[HM] base 5

Milo Gardner (milo.gardner@24stex.com)
Sat, 10 Apr 99 10:22:34 -0700

HM listmembers:

The recent post that cited 0-4 counting as base 4
may have meant base 5, as Egyptians from the Lower
Kingdom may have practiced, as Greek may have
been told by oral histories.

Consideration of the foundations of Greek base 10
as fact that the Upper and Lower Kingdoms of Egypt
also used a form of base 2, called Horus-Eye
should also be mentioned in ways that our kids
might enjoy studying.

As related to New World numerations points, Incan
mathematicians used base 10, reported by George G.
Joseph, Crest of the Peacock, as a mental abacus.

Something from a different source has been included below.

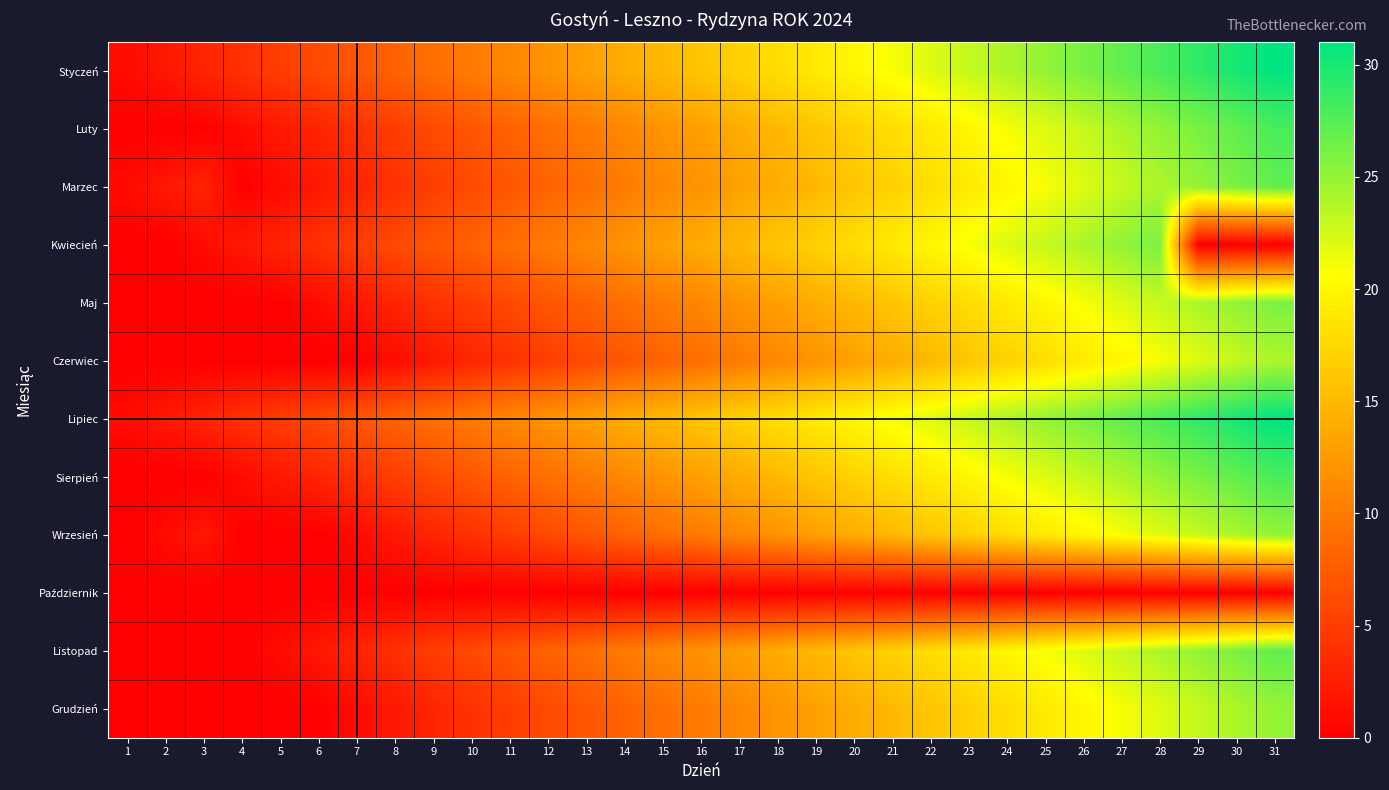

Count the number of categories in the chart.

31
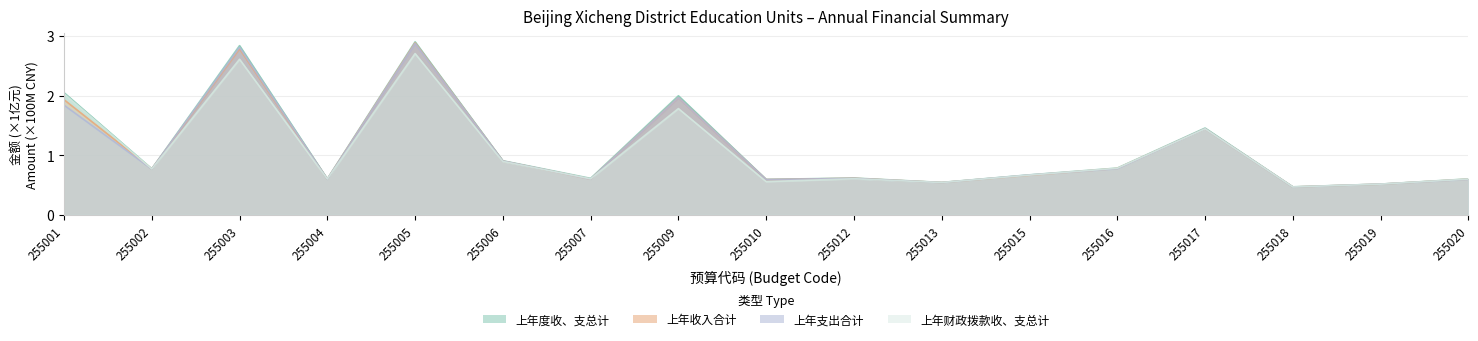

What is the total value across all series at 255010?

2.3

Even more interesting, to myself, is that Mayan
base 20 was seen as a combination of base 4, counting
0-3, and base 5, counting 0-4, as George Sanchez
reported in Arithmetic in Maya, that later Aztecs
debased to 1-20 counting.

As additional proof that Mesoamerican 0-19 counting
was founded on a merging of bases 4, 5 (maybe as
another mental abacus), nearby Californian groups
used bases 4, 5, 8, 10, 12, 16, 20 and combinations
thereof (as reported by A.L. Kroeber, Handbook of
the Indians of California.). Reading Kroeber provides
a sense that each tribe tended to structure its own
number based (possibly based on their own tribal
cosmology), much as Aztecs were sunworshippers and
Mayans, and earlier Olmecs plausibly considered sidereal
time as very different from solar time.

Yes, our K-6 students should be exposed to a wide
array of numeration systems, based on a world-wide
view of number such that a strong foundation is
provided for the later use of our modern positional
base 10 system, and the use of algorithms.